In the entries below, count each line where "Right" appears. Give the total and nothing more.

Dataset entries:
== Segment start ==
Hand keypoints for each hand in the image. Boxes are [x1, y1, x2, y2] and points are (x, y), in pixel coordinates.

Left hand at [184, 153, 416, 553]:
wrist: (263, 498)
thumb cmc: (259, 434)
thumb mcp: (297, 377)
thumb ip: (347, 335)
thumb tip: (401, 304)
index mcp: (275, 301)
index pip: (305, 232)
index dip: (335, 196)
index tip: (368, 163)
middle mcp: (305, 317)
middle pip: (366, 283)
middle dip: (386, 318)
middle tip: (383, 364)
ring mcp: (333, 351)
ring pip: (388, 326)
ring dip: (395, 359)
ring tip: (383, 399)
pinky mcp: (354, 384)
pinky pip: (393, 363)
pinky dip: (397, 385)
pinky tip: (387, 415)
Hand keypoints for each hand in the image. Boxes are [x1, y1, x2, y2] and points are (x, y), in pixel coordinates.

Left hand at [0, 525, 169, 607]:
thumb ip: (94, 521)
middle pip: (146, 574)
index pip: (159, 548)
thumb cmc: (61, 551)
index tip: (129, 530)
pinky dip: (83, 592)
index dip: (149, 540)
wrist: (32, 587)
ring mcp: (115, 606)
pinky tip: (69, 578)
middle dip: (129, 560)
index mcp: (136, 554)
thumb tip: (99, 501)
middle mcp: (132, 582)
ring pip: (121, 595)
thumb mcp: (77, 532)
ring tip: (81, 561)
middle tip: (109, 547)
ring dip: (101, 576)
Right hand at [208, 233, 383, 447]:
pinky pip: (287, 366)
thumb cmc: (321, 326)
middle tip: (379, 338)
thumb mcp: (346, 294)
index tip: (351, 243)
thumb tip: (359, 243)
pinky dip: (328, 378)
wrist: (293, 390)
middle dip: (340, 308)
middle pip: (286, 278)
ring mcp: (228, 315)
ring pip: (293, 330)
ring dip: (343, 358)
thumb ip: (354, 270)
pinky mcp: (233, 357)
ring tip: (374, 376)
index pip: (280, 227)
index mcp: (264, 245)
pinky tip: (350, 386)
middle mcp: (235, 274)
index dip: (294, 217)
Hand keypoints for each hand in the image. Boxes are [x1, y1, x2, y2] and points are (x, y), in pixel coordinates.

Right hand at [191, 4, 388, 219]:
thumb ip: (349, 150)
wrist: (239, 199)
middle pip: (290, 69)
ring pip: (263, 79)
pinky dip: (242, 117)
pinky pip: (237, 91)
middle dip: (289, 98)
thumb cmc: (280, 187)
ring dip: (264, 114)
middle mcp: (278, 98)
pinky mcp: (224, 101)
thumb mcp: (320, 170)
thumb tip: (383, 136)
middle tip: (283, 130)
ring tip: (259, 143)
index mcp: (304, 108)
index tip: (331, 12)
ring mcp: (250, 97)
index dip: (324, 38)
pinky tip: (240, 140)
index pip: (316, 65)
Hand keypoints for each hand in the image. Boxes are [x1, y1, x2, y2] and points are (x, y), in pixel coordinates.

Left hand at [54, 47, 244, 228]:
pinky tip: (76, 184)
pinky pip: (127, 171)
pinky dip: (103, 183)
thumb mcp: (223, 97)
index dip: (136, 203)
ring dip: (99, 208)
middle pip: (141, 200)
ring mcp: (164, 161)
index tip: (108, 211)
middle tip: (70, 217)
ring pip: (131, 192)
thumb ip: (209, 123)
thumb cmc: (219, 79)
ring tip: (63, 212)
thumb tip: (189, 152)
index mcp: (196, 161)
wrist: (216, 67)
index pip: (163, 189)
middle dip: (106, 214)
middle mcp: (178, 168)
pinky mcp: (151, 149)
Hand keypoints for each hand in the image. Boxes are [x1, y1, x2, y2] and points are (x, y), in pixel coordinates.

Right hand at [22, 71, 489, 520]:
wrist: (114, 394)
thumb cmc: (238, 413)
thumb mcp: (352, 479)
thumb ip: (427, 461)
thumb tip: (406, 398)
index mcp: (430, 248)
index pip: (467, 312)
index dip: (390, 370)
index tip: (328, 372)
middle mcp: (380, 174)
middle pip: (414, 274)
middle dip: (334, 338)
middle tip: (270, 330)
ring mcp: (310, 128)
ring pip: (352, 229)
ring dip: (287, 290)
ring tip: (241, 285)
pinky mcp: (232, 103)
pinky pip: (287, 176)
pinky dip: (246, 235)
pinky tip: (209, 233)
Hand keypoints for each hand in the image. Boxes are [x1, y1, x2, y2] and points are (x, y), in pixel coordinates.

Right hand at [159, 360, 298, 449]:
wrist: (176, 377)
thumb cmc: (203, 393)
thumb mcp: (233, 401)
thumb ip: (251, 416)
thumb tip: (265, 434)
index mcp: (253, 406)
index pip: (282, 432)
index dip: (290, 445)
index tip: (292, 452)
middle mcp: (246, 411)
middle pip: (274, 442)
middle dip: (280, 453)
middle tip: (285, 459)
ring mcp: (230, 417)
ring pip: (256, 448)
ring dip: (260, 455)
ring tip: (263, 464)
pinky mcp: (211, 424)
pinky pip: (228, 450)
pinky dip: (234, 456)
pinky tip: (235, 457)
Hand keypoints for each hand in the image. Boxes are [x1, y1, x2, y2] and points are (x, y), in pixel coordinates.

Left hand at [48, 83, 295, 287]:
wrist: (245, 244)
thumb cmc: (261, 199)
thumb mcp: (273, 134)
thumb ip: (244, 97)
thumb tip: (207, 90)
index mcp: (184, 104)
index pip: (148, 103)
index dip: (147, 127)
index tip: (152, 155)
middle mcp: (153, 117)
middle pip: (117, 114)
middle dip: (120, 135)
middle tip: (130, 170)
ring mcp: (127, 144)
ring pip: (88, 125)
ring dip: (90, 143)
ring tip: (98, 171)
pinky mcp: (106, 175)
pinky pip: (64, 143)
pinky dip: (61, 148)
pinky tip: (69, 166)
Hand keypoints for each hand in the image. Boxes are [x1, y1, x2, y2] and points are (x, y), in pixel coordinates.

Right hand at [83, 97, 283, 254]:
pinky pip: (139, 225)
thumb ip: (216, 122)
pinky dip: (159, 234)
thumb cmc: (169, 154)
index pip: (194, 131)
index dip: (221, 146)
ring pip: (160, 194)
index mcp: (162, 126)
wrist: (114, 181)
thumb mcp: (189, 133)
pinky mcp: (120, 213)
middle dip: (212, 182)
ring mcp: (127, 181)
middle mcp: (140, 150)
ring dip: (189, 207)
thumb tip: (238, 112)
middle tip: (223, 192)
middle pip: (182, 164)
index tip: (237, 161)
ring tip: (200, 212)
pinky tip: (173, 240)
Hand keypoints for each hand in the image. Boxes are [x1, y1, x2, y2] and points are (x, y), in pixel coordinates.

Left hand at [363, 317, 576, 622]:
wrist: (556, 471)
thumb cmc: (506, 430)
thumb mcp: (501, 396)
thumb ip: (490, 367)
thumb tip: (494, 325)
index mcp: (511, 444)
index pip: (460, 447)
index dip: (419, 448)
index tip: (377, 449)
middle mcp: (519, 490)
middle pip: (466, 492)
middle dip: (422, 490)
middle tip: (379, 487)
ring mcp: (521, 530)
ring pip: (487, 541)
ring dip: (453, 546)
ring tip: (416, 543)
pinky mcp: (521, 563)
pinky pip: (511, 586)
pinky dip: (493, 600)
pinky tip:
== Segment end ==
WRITTEN ANSWER: 5